Ben explains the simple usage of Applescripting the Finder to the novice giving the ability to examine, navigate and write simple Finder scripts. He explains the interaction apple-scripts can have upon multiple applications in a complex and demanding work-flows. Ben steps through recording the Finder in the Script Editor then shows cleaning up the recorded script to a streamline functioning scripts that reads well.

Quickly, the scripter is taken through the Finder's Classes, Objects, Properties and Commands. Ben may be brief about these important subjects, but later gets very in-depth on the subjects. Ben does spend time on explaining when the dictionary is obtuse; the properties of Finder Objects, etc., there is a whole chapter on referring to Finder Objects.

Once done with exploring the Finder Application, Processes, and Items, respectively, the novice is introduced to Window Objects. It is left up to the scripter to manipulate the power of Window Objects. The obvious fun of playing with Window Objects is skipped. This is the weak spot of the book.

Putting the Finder to work is the novice AppleScripters next step within the book.

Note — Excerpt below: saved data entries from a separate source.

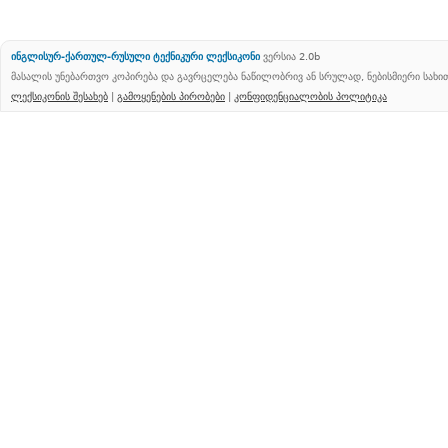
ინგლისურ-ქართულ-რუსული ტექნიკური ლექსიკონი
ვერსია 2.0b
მასალის უნებართვო კოპირება და გავრცელება ნაწილობრივ ან სრულად, ნებისმიერი სახ
ლექსიკონის შესახებ
|
გამოყენების პირობები
|
კონფიდენციალობის პოლიტიკა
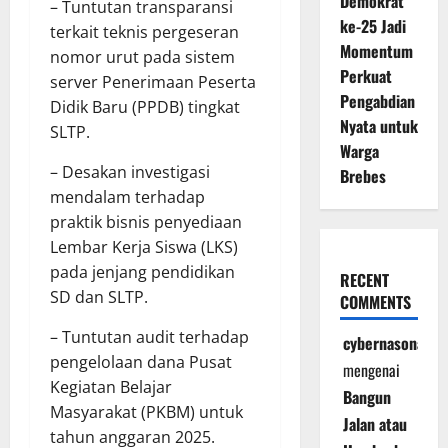
Demokrat
– Tuntutan transparansi
ke-25 Jadi
terkait teknis pergeseran
Momentum
nomor urut pada sistem
Perkuat
server Penerimaan Peserta
Pengabdian
Didik Baru (PPDB) tingkat
Nyata untuk
SLTP.
Warga
– Desakan investigasi
Brebes
mendalam terhadap
praktik bisnis penyediaan
Lembar Kerja Siswa (LKS)
pada jenjang pendidikan
RECENT
SD dan SLTP.
COMMENTS
– Tuntutan audit terhadap
cybernasonal
pengelolaan dana Pusat
mengenai
Kegiatan Belajar
Bangun
Masyarakat (PKBM) untuk
Jalan atau
tahun anggaran 2025.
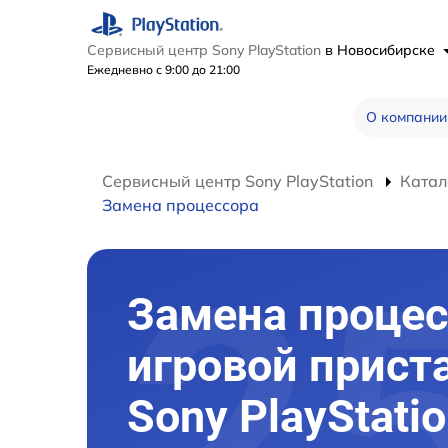
Сервисный центр Sony PlayStation
в Новосибирске
Ежедневно с 9:00 до 21:00
О компании
Сервисный центр Sony PlayStation
Катал
Замена процессора
Замена процес
игровой прист
Sony PlayStatio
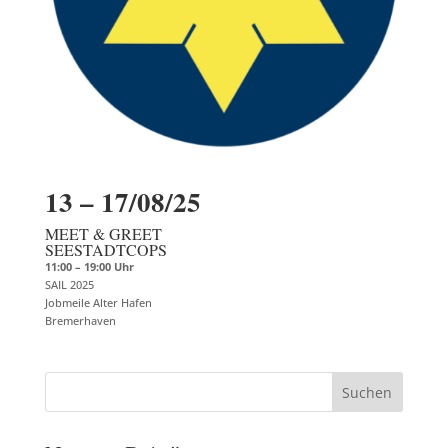
13 – 17/08/25
MEET & GREET
SEESTADTCOPS
11:00 – 19:00 Uhr
SAIL 2025
Jobmeile Alter Hafen
Bremerhaven
Suchen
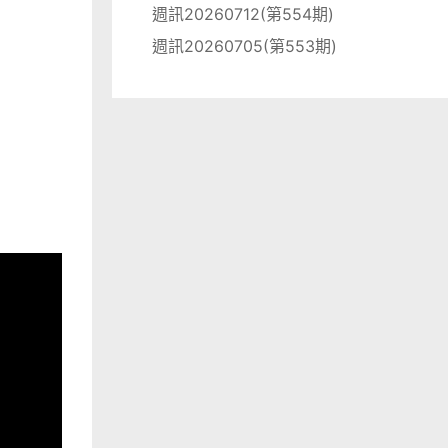
週訊20260712(第554期)
週訊20260705(第553期)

The novice is shown how to take this knowledge and use it to manipulate some often requested tasks that take time or can be applied to a complex workflow.

Ben does well to show applescript history and how things use to work and how the scripting in OS X has changed. The code listings within the book are easy to follow and the AppleScripter may see immediate results from trying the scripts out. Throughout the book Ben prepares every scripter about apple-scripting System Events. Apple's Engineers for Applescript continue to move more and more capabilities out of Finder into the System Events. Good reason too, speed, ease of use and simplification.

So is it worth 10 bucks? Not for the absolute beginner of AppleScript. Spend sometime with the AppleScript Language Guide first; as Ben suggests. "AppleScripting The Finder" is an expanded explanation of the Finder Dictionary with code examples. For novice scripters this is a great beginning point for learning how to read/use Applescript Dictionaries. Developers of AppleScriptable Applications should attend their own applications documentation dictionary in the same way that Ben exemplifies in this eBook.